Le vendredi 16 août, le Sénégal a marqué un jalon historique en lançant son premier satellite dans l’espace, entièrement conçu et fabriqué par des ingénieurs sénégalais. Ce satellite, un petit cube de 10 cm pesant environ un kilogramme, a été envoyé à bord de la fusée Falcon 9 de SpaceX depuis la base de Vandenberg, en Californie.
Le président sénégalais, Bassirou Diomaye Faye, a exprimé sa fierté sur la plateforme X (anciennement Twitter), affirmant : « Le Sénégal entre dans une nouvelle ère. » Ce lancement représente non seulement une réussite technique, mais également un pas crucial vers l’autonomie technologique du pays.
Stéphane Barensky, rédacteur en chef du magazine Aerospatium, a souligné l’importance de ce satellite pour le Sénégal. Bien que de petite taille, ce satellite a une mission essentielle : collecter des données vitales pour la gestion des ressources en eau. Il pourra recueillir des informations de capteurs installés au sol, telles que la hauteur de l’eau dans les puits et les lacs. Ces données faciliteront une meilleure gestion de ces ressources, notamment dans les régions où les infrastructures de communication sont limitées.
« Ce n’est qu’un début, car le satellite peut collecter les données de divers capteurs », explique Stéphane Barensky. Il mentionne également qu’en Afrique de l’Est, un programme similaire utilise des satellites pour surveiller les populations de moustiques, aidant ainsi à prévenir le paludisme.
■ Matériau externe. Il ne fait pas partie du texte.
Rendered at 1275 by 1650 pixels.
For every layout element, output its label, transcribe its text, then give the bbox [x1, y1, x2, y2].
Vers une indépendance technologique
En plus de ses objectifs immédiats, ce programme spatial vise à renforcer les compétences des ingénieurs et étudiants africains dans le domaine de la technologie spatiale. L’objectif à long terme est de permettre la conception et la fabrication de satellites directement en Afrique, réduisant ainsi la dépendance envers les technologies étrangères. « Nous sommes dans une démarche de transfert de technologie », ajoute Stéphane Barensky, soulignant l’importance de cette initiative pour le futur du développement technologique sur le continent africain.